I risultati visibili della terapia laser - riduzione delle rughe, miglioramento della compattezza, uniformità della pigmentazione - sono spesso il motivo principale per cui le persone si avvicinano a queste tecnologie. Ma ciò che avviene sotto la superficie ha una rilevanza che va oltre l'aspetto esteriore.
  • Miglioramento della qualità strutturale del derma: l'aumento delle fibre di collagene e la loro riorganizzazione migliorano la resistenza meccanica e l'elasticità del tessuto.
  • Rafforzamento della barriera cutanea: una pelle con matrice dermica più integra risponde meglio agli agenti esterni e mantiene più efficacemente l'idratazione.
  • Miglioramento della capacità di guarigione: fibroblasti più attivi e mitocondri più efficienti si traducono in una risposta riparativa più rapida a piccoli traumi quotidiani.
  • Riduzione dello stress ossidativo cutaneo: la fotobiomodulazione, in particolare, contribuisce a ridurre la produzione di radicali liberi nelle cellule cutanee, rallentando uno dei meccanismi chiave dell'invecchiamento tissutale.
In questa prospettiva, la terapia laser si configura non come un intervento di correzione puntuale, ma come uno strumento di mantenimento della salute tissutale nel tempo: qualcosa di più vicino a una forma di prevenzione attiva che a una correzione passiva.

Fibra laser e longevità: un investimento sulla salute tissutale nel tempo


La longevità, intesa come qualità della vita nel tempo e non solo come durata, passa anche dalla salute degli organi che spesso diamo per scontati. La pelle, in quanto organo di confine con l'esterno, sistema di termoregolazione, barriera immunitaria e segnale visibile del nostro stato biologico, è parte integrante di questo quadro. Una pelle che mantiene la sua integrità strutturale nel tempo non è solo più giovane nell'aspetto: è funzionalmente più capace.

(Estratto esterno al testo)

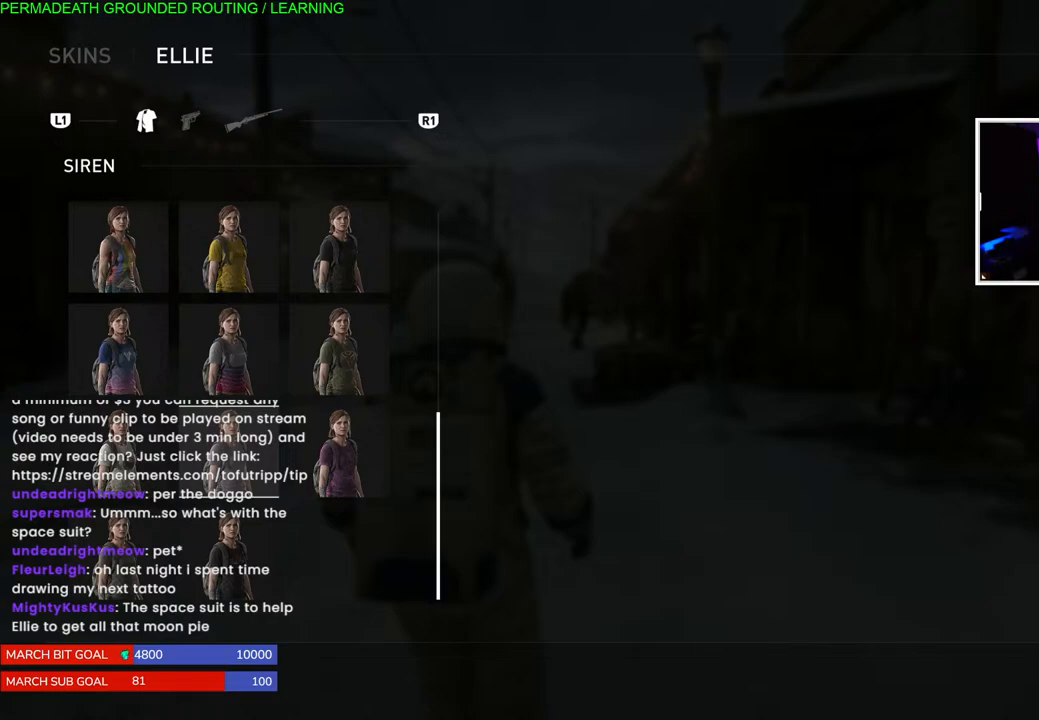
{"buttons": [], "left_stick": "center", "right_stick": "center", "events": [[83, "DPAD_LEFT", "up"]]}
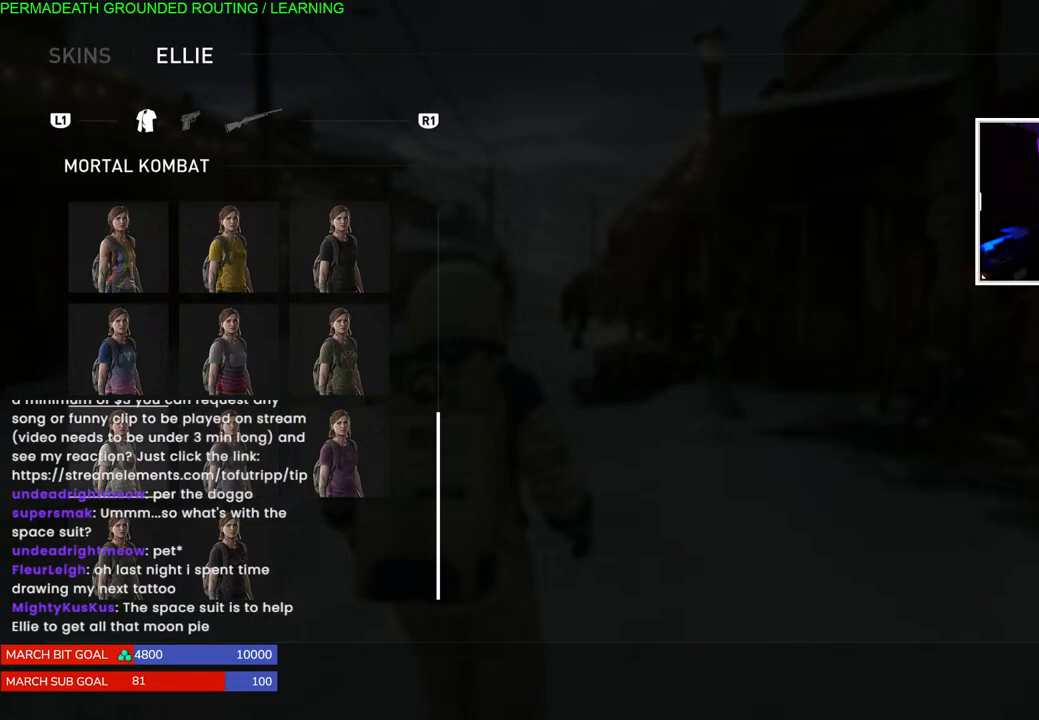
{"buttons": [], "left_stick": "center", "right_stick": "center", "events": []}
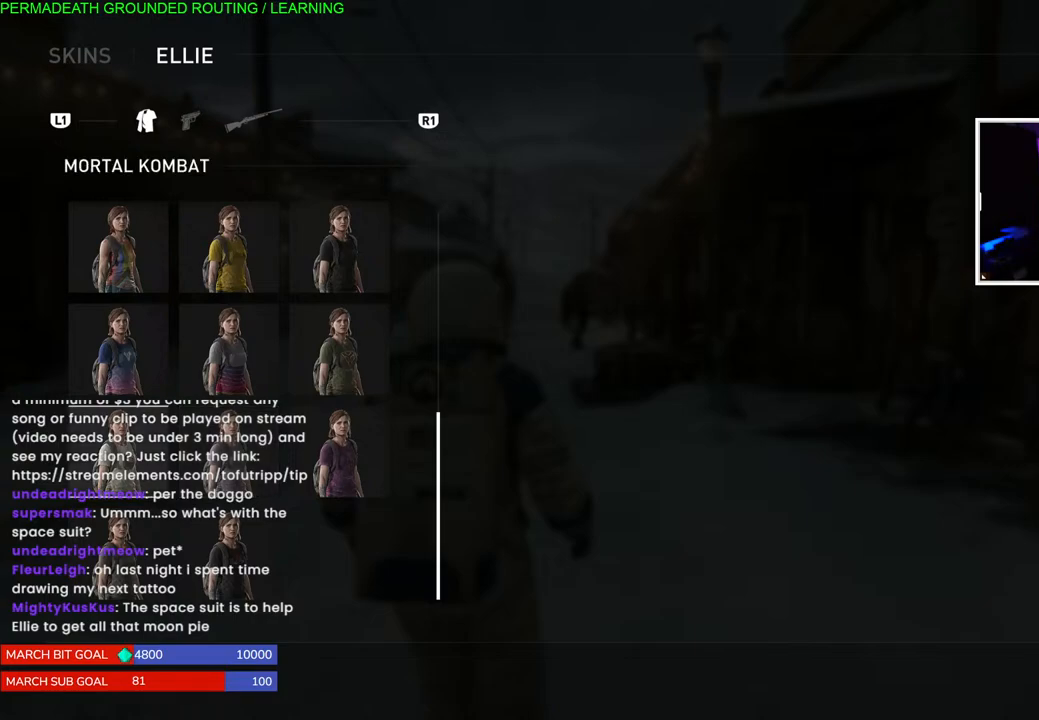
{"buttons": [], "left_stick": "center", "right_stick": "center", "events": []}
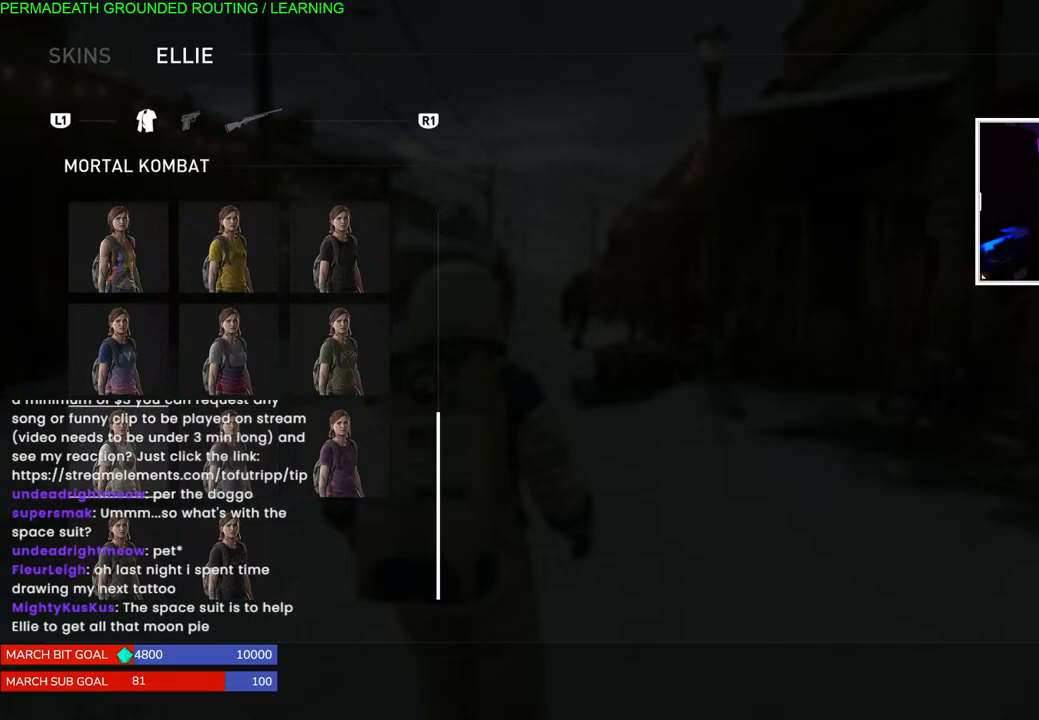
{"buttons": [], "left_stick": "center", "right_stick": "center", "events": []}
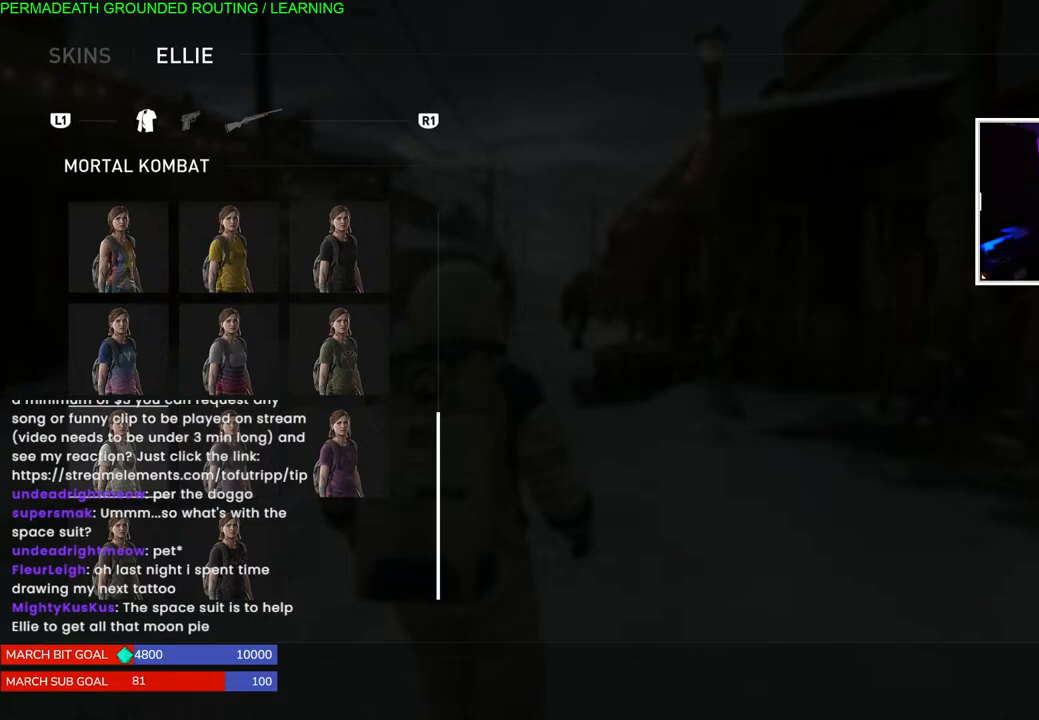
{"buttons": [], "left_stick": "center", "right_stick": "center", "events": []}
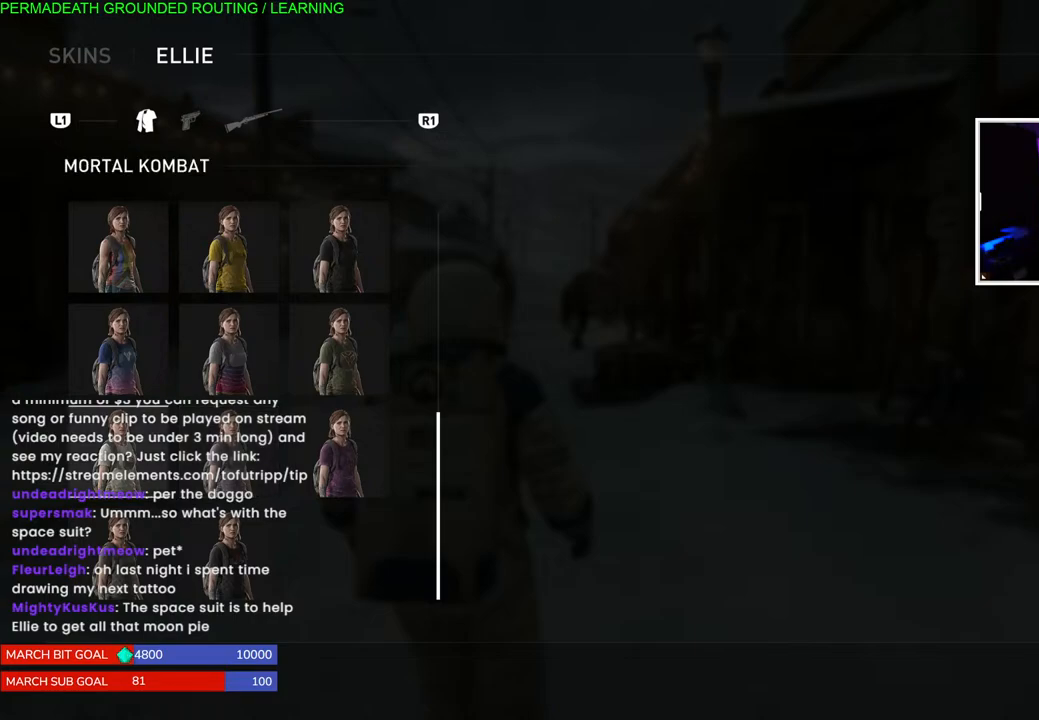
{"buttons": [], "left_stick": "center", "right_stick": "center", "events": [[300, "DPAD_RIGHT", "down"], [400, "DPAD_RIGHT", "up"]]}
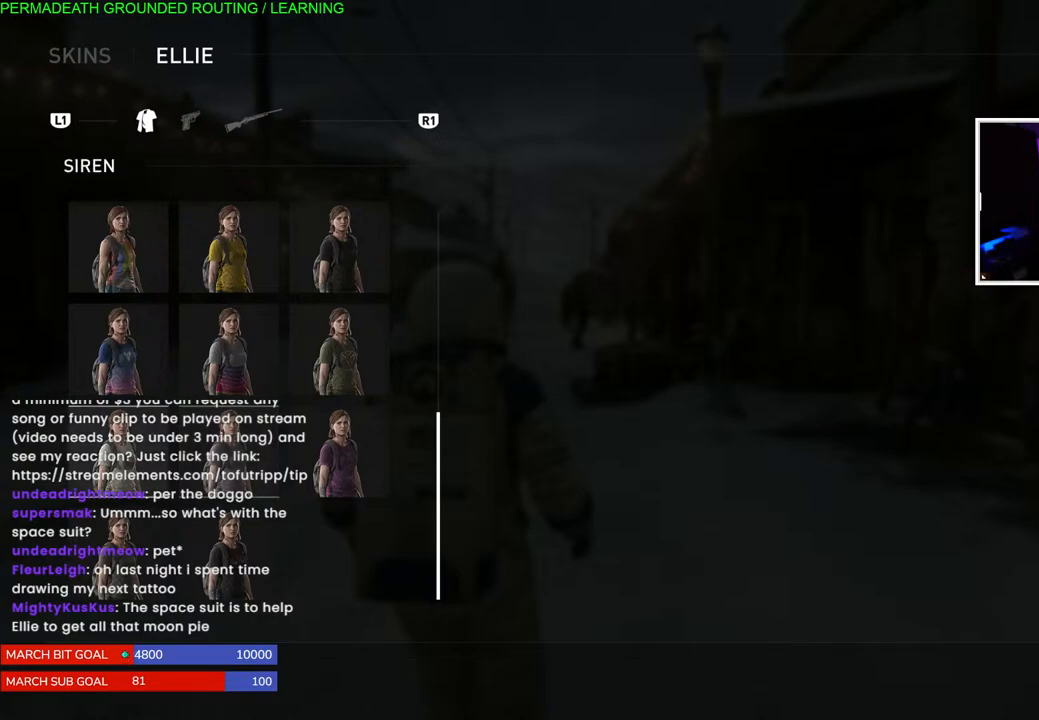
{"buttons": [], "left_stick": "center", "right_stick": "center", "events": []}
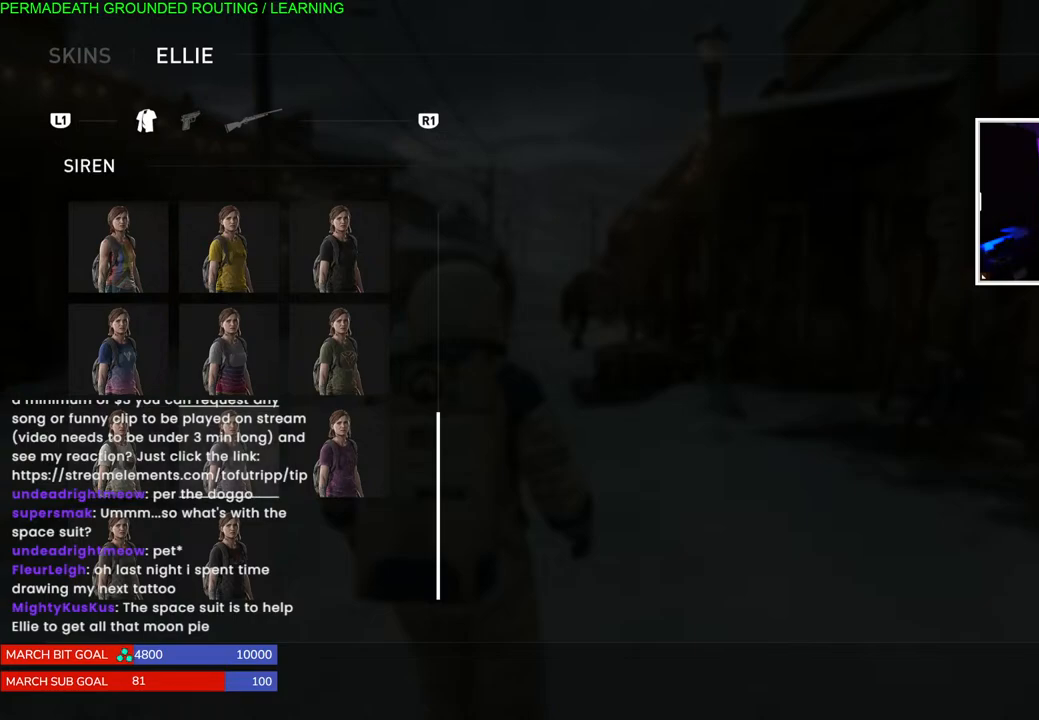
{"buttons": ["DPAD_UP"], "left_stick": "center", "right_stick": "center", "events": [[117, "DPAD_RIGHT", "down"], [250, "DPAD_RIGHT", "up"], [483, "DPAD_UP", "down"]]}
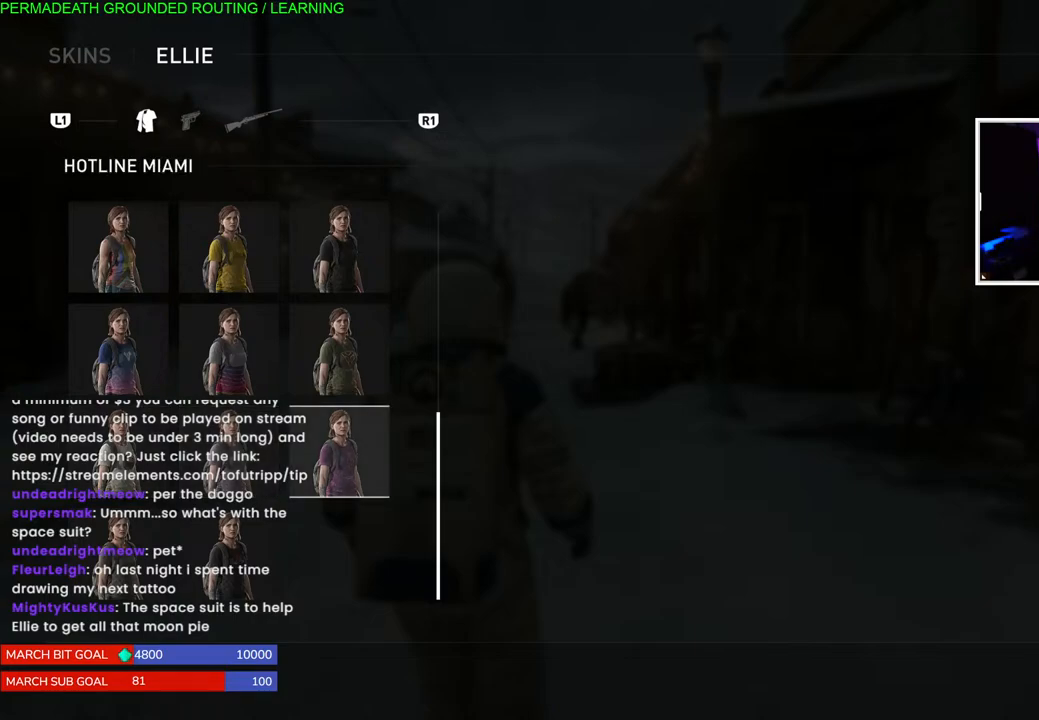
{"buttons": [], "left_stick": "center", "right_stick": "center", "events": [[67, "DPAD_UP", "up"], [300, "DPAD_LEFT", "down"], [400, "DPAD_LEFT", "up"]]}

L'approccio laser alla cura cutanea, quando è pianificato con continuità e calibrato sulle caratteristiche individuali della pelle, non produce risultati una tantum ma costruisce nel tempo un tessuto più reattivo, meglio vascolarizzato e più ricco di collagene. La ricerca scientifica sui mitocondri cutanei e sull'invecchiamento del derma converge su un punto chiave: mantenere attiva la biologia della pelle rallenta i processi degenerativi che l'invecchiamento porta con sé.

In questo senso, la fibra laser diventa un alleato di lungo periodo: non un rimedio dell'ultimo momento, ma uno strumento che si inserisce in una visione complessiva del benessere - quella che considera la cura della pelle come parte di una strategia più ampia per restare in salute, attivi e capaci nel tempo.

Cosa ricordare


  • La fibra laser non è soltanto estetica: agisce sui meccanismi biologici dell'invecchiamento cutaneo, stimolando fibroblasti, mitocondri e matrice extracellulare
  • La fototermolisi frazionata induce neocollagenesi e rimodellamento dermico attraverso una risposta riparativa controllata
  • La fotobiomodulazione attiva la citocromo c ossidasi mitocondriale, aumentando la produzione di ATP e risvegliando l'attività biosintеtica dei fibroblasti
  • I benefici funzionali vanno oltre l'aspetto: migliorano la qualità strutturale del derma, la barriera cutanea e la capacità di guarigione
  • Un approccio continuativo nel tempo produce risultati più solidi rispetto ai trattamenti isolati
  • Investire nella salute della pelle con strumenti fondati sulla biologia cellulare è parte di una visione di longevità che guarda al benessere complessivo nel tempo

FAQ - Domande frequenti sulla fibra laser e la longevità cutanea


La fibra laser è adatta a tutti i tipi di pelle?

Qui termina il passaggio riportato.